[Information supplied Boundary: Start]

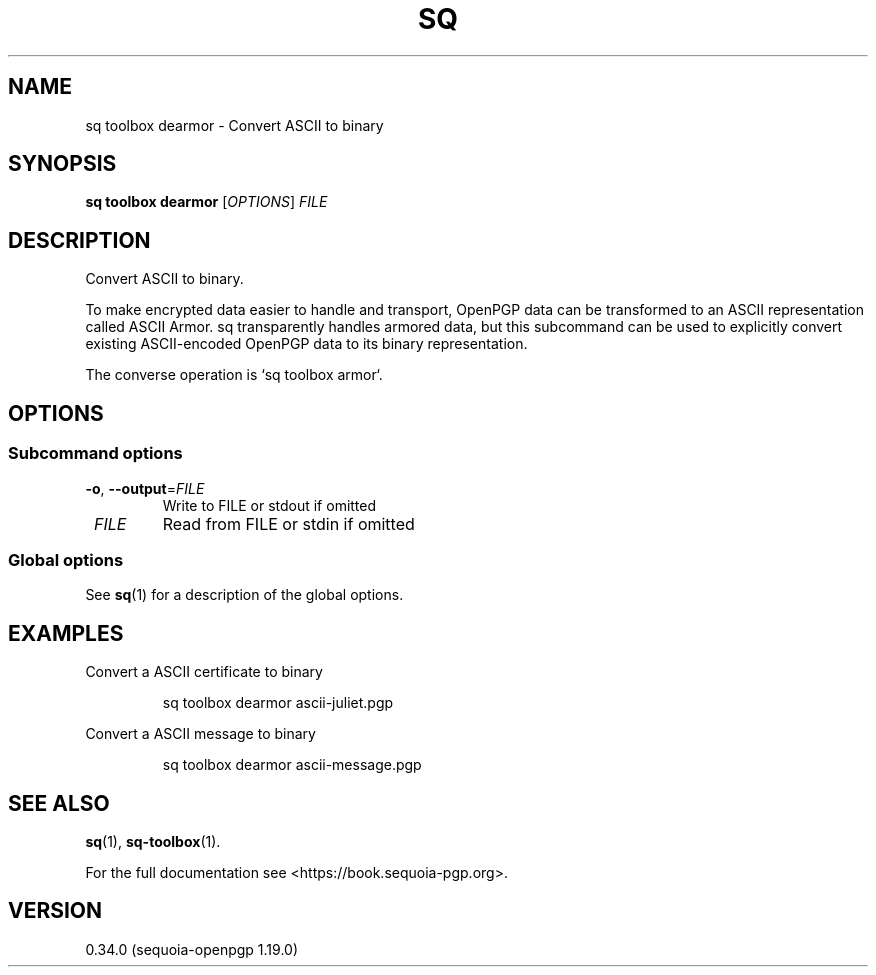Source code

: .TH SQ 1 0.34.0 "Sequoia PGP" "User Commands"
.SH NAME
sq toolbox dearmor \- Convert ASCII to binary
.SH SYNOPSIS
.br
\fBsq toolbox dearmor\fR [\fIOPTIONS\fR] \fIFILE\fR
.SH DESCRIPTION
Convert ASCII to binary.
.PP
To make encrypted data easier to handle and transport, OpenPGP data
can be transformed to an ASCII representation called ASCII Armor.  sq
transparently handles armored data, but this subcommand can be used to
explicitly convert existing ASCII\-encoded OpenPGP data to its binary
representation.
.PP
The converse operation is `sq toolbox armor`.
.PP


.SH OPTIONS
.SS "Subcommand options"
.TP
\fB\-o\fR, \fB\-\-output\fR=\fIFILE\fR
Write to FILE or stdout if omitted
.TP
 \fIFILE\fR
Read from FILE or stdin if omitted
.SS "Global options"
See \fBsq\fR(1) for a description of the global options.
.SH EXAMPLES
.PP

.PP
Convert a ASCII certificate to binary
.PP
.nf
.RS
sq toolbox dearmor ascii\-juliet.pgp
.RE
.PP
.fi

.PP
Convert a ASCII message to binary
.PP
.nf
.RS
sq toolbox dearmor ascii\-message.pgp
.RE
.fi
.SH "SEE ALSO"
.nh
\fBsq\fR(1), \fBsq\-toolbox\fR(1).
.hy
.PP
For the full documentation see <https://book.sequoia\-pgp.org>.
.SH VERSION
0.34.0 (sequoia\-openpgp 1.19.0)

[Information supplied Boundary: End]

• [Work item]: On how many lines of the data does "toolbox" appear? Give only that number.

• [Your solution]: 6